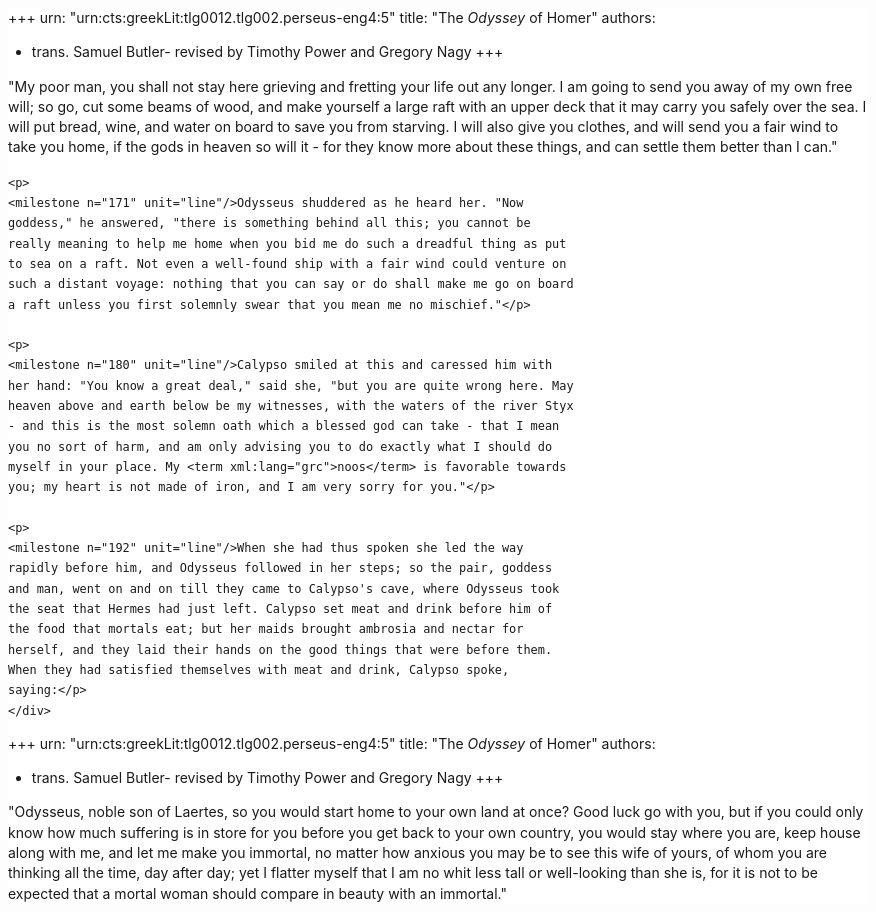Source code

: +++
urn: "urn:cts:greekLit:tlg0012.tlg002.perseus-eng4:5"
title: "The _Odyssey_ of Homer"
authors:
- trans. Samuel Butler- revised by Timothy Power and Gregory Nagy
+++

<div type="textpart" n="160" subtype="card">
    <p>
    <milestone n="160" unit="line"/>"My poor man, you shall not stay here grieving
    and fretting your life out any longer. I am going to send you away of my own
    free will; so go, cut some beams of wood, and make yourself a large raft with
    an upper deck that it may carry you safely over the sea. I will put bread,
    wine, and water on board to save you from starving. I will also give you
    clothes, and will send you a fair wind to take you home, if the gods in heaven
    so will it - for they know more about these things, and can settle them better
    than I can."</p>

    <p>
    <milestone n="171" unit="line"/>Odysseus shuddered as he heard her. "Now
    goddess," he answered, "there is something behind all this; you cannot be
    really meaning to help me home when you bid me do such a dreadful thing as put
    to sea on a raft. Not even a well-found ship with a fair wind could venture on
    such a distant voyage: nothing that you can say or do shall make me go on board
    a raft unless you first solemnly swear that you mean me no mischief."</p>

    <p>
    <milestone n="180" unit="line"/>Calypso smiled at this and caressed him with
    her hand: "You know a great deal," said she, "but you are quite wrong here. May
    heaven above and earth below be my witnesses, with the waters of the river Styx
    - and this is the most solemn oath which a blessed god can take - that I mean
    you no sort of harm, and am only advising you to do exactly what I should do
    myself in your place. My <term xml:lang="grc">noos</term> is favorable towards
    you; my heart is not made of iron, and I am very sorry for you."</p>

    <p>
    <milestone n="192" unit="line"/>When she had thus spoken she led the way
    rapidly before him, and Odysseus followed in her steps; so the pair, goddess
    and man, went on and on till they came to Calypso's cave, where Odysseus took
    the seat that Hermes had just left. Calypso set meat and drink before him of
    the food that mortals eat; but her maids brought ambrosia and nectar for
    herself, and they laid their hands on the good things that were before them.
    When they had satisfied themselves with meat and drink, Calypso spoke,
    saying:</p>
    </div>

+++
urn: "urn:cts:greekLit:tlg0012.tlg002.perseus-eng4:5"
title: "The _Odyssey_ of Homer"
authors:
- trans. Samuel Butler- revised by Timothy Power and Gregory Nagy
+++

<div type="textpart" n="203" subtype="card">
    <p>
    <milestone n="203" unit="line"/>"Odysseus, noble son of <placeName key="perseus,Laertes">Laertes</placeName>, so you would start home to your
    own land at once? Good luck go with you, but if you could only know how much
    suffering is in store for you before you get back to your own country, you
    would stay where you are, keep house along with me, and let me make you
    immortal, no matter how anxious you may be to see this wife of yours, of whom
    you are thinking all the time, day after day; yet I flatter myself that I am no
    whit less tall or well-looking than she is, for it is not to be expected that a
    mortal woman should compare in beauty with an immortal."</p>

Your instructions:
Please pick out and copy every line of the listing that contains the word "will".

Solution to this exercise:
    free will; so go, cut some beams of wood, and make yourself a large raft with
    an upper deck that it may carry you safely over the sea. I will put bread,
    wine, and water on board to save you from starving. I will also give you
    clothes, and will send you a fair wind to take you home, if the gods in heaven
    so will it - for they know more about these things, and can settle them better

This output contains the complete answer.